The Wilsons initially told only several of their friends about NorthPress and claimed they intended only their friends to know about it, but word about the site quickly spread to the study body at their school. The school initially suspended the Wilsons for ten days, and after the matter went through further proceedings at the school district level, the Wilsons were suspended for 180 days but allowed to enroll in another school for the duration of their suspensions. The Wilsons filed a lawsuit for a preliminary injunction to lift the suspensions. The district court granted the preliminary injunction, but on appeal, the Eighth Circuit reversed.
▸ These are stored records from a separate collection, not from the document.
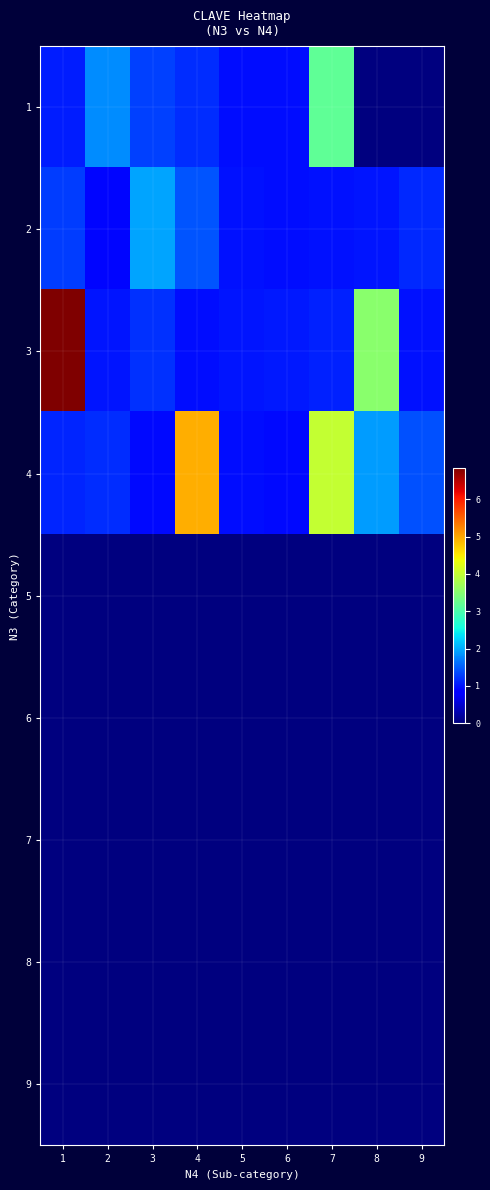

Reading left to right, extract all data points from this chart.

1: 1=1.0	2=1.8	3=1.3	4=1.2	5=1.0	6=1.0	7=3.2	8=0.0	9=0.0
2: 1=1.3	2=0.9	3=2.0	4=1.4	5=1.0	6=1.0	7=1.0	8=1.0	9=1.1
3: 1=6.8	2=1.0	3=1.2	4=0.9	5=1.0	6=1.0	7=1.1	8=3.5	9=1.0
4: 1=1.1	2=1.2	3=0.9	4=4.9	5=1.0	6=0.9	7=4.0	8=1.9	9=1.4
5: 1=0.0	2=0.0	3=0.0	4=0.0	5=0.0	6=0.0	7=0.0	8=0.0	9=0.0
6: 1=0.0	2=0.0	3=0.0	4=0.0	5=0.0	6=0.0	7=0.0	8=0.0	9=0.0
7: 1=0.0	2=0.0	3=0.0	4=0.0	5=0.0	6=0.0	7=0.0	8=0.0	9=0.0
8: 1=0.0	2=0.0	3=0.0	4=0.0	5=0.0	6=0.0	7=0.0	8=0.0	9=0.0
9: 1=0.0	2=0.0	3=0.0	4=0.0	5=0.0	6=0.0	7=0.0	8=0.0	9=0.0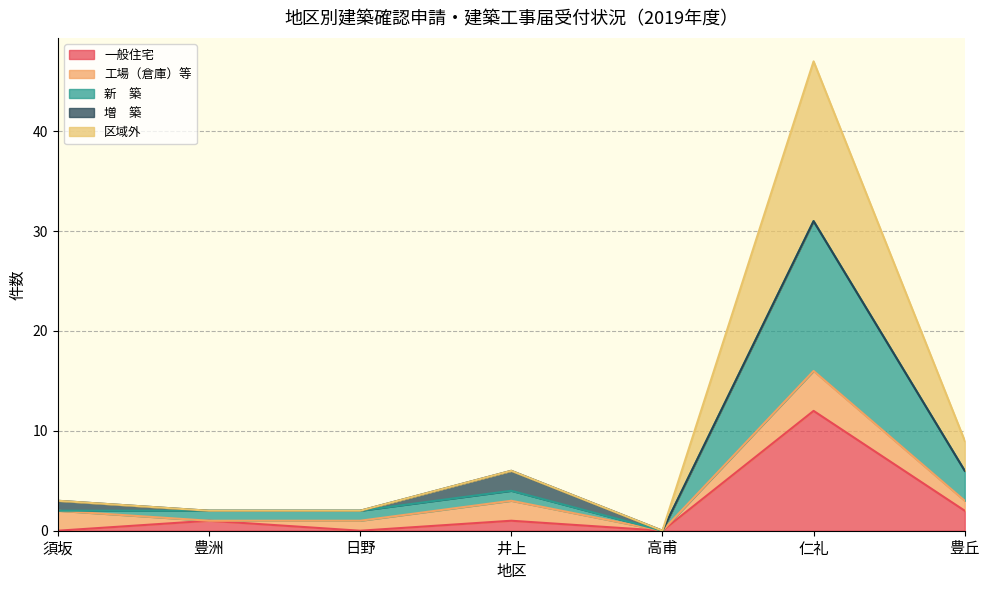

Between 日野 and 仁礼, which series saw the biggest shift?

区域外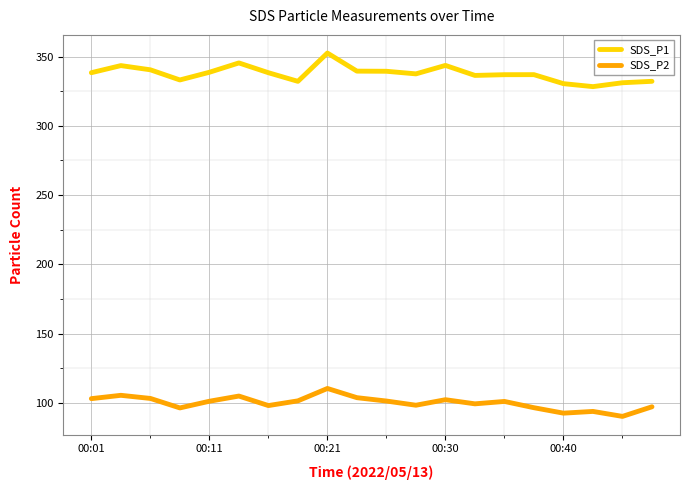

True or false: SDS_P2 and SDS_P1 cross at least once.

False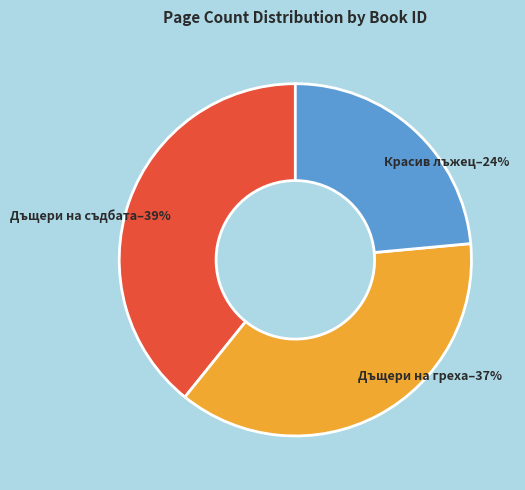

To the nearest percent, what is the average slice percentage?

33%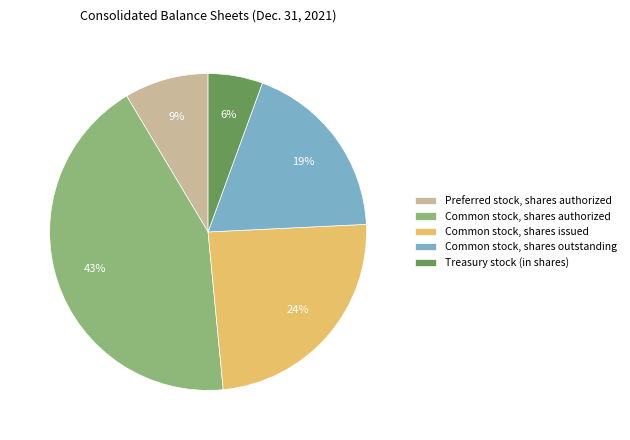

To the nearest percent, what is the difference between the Preferred stock, shares authorized and Common stock, shares outstanding slice percentages?

10%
Reviewing cases that analyze the applicability of Tinker to off-campus student speech, the Eighth Circuit ruled that the blog posts in question targeted the school, could reasonably be expected to reach the school or impact the environment, and caused considerable disturbance and disruption. As a result, the Wilsons were unlikely to succeed on the merits, and so they were not entitled to an injunction.
LegalTXTS Lesson: Cyberbullying is a serious issue, but schools should be careful not to overreact. The reality is that much of the online material students post and share these days has a good chance of offending someone or being considered inappropriate by adults. That doesn’t give schools the authority to police online content however they like. Off-campus speech is punishable when it threatens to endanger danger to another student or cause substantial disruption in the school environment, but not merely because some would find it “inappropriate.”
How this rule is applied, however, depends on the sensitivity of the court. The courts in R.S. and S.J.W. could have gone either way. The court in R.S. could have concluded that the sexual conversations between two very young students presented a risk of substantial disruption in the classroom. On the other hand, the court in S.J.W. could have held that the blog was never targeted at the school community, and therefore, its contents did not justify meting out school discipline. Perhaps we’ll get more consistency in court rulings after Supreme Court decides to weigh in on the constitutional limits to combating cyberbullying.